======== Extracted entries ========
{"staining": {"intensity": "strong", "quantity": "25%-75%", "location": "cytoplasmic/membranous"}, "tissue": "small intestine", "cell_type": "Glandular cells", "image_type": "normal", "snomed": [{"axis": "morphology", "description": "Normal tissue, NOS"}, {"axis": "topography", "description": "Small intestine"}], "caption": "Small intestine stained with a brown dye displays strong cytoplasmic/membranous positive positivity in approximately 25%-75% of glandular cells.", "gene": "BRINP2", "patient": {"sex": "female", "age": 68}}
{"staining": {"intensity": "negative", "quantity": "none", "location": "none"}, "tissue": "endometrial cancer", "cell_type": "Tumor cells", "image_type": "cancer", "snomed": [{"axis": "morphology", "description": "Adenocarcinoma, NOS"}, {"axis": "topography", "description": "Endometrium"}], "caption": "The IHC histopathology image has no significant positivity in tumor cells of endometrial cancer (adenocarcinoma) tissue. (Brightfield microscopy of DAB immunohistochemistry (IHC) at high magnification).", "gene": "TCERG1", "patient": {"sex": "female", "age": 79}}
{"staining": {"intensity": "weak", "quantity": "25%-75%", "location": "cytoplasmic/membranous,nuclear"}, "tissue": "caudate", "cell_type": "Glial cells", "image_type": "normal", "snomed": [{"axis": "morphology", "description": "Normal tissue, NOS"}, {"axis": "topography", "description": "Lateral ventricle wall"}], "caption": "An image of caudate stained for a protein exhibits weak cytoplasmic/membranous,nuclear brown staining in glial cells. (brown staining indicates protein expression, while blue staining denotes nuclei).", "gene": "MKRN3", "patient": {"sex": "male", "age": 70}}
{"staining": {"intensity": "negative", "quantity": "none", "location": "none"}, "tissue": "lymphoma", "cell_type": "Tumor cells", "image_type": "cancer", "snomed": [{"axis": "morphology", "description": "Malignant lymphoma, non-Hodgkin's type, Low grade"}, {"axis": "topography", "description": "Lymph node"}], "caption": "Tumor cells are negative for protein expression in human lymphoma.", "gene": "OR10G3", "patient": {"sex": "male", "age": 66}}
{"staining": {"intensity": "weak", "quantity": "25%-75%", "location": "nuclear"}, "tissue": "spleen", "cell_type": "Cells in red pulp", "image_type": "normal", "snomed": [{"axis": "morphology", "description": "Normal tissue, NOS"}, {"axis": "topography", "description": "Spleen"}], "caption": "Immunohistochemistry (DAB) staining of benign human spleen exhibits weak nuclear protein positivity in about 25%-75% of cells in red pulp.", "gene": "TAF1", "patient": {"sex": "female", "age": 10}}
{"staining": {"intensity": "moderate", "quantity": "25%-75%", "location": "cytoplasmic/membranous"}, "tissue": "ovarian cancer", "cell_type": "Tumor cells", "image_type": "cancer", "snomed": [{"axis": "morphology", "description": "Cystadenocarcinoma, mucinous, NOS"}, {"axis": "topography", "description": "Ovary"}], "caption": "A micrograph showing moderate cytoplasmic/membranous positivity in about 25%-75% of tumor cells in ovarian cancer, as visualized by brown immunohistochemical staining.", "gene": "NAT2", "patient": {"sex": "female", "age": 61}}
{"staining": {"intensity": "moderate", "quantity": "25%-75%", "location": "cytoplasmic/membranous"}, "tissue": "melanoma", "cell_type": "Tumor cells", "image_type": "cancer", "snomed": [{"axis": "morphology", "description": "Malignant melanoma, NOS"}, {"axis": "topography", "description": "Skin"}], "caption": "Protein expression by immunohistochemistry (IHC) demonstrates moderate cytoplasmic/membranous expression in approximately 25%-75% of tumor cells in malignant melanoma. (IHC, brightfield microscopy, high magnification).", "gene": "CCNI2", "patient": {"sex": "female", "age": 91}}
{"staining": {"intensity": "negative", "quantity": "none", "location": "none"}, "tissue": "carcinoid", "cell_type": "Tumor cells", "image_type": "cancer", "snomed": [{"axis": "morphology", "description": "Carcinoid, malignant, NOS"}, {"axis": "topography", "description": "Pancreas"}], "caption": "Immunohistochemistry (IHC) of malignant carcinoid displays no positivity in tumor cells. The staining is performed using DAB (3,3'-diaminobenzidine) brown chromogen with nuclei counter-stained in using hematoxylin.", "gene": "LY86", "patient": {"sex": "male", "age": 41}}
========
Exercise
Show every line in the entries above that contains the string "nuclei".

Reply
{"staining": {"intensity": "weak", "quantity": "25%-75%", "location": "cytoplasmic/membranous,nuclear"}, "tissue": "caudate", "cell_type": "Glial cells", "image_type": "normal", "snomed": [{"axis": "morphology", "description": "Normal tissue, NOS"}, {"axis": "topography", "description": "Lateral ventricle wall"}], "caption": "An image of caudate stained for a protein exhibits weak cytoplasmic/membranous,nuclear brown staining in glial cells. (brown staining indicates protein expression, while blue staining denotes nuclei).", "gene": "MKRN3", "patient": {"sex": "male", "age": 70}}
{"staining": {"intensity": "negative", "quantity": "none", "location": "none"}, "tissue": "carcinoid", "cell_type": "Tumor cells", "image_type": "cancer", "snomed": [{"axis": "morphology", "description": "Carcinoid, malignant, NOS"}, {"axis": "topography", "description": "Pancreas"}], "caption": "Immunohistochemistry (IHC) of malignant carcinoid displays no positivity in tumor cells. The staining is performed using DAB (3,3'-diaminobenzidine) brown chromogen with nuclei counter-stained in using hematoxylin.", "gene": "LY86", "patient": {"sex": "male", "age": 41}}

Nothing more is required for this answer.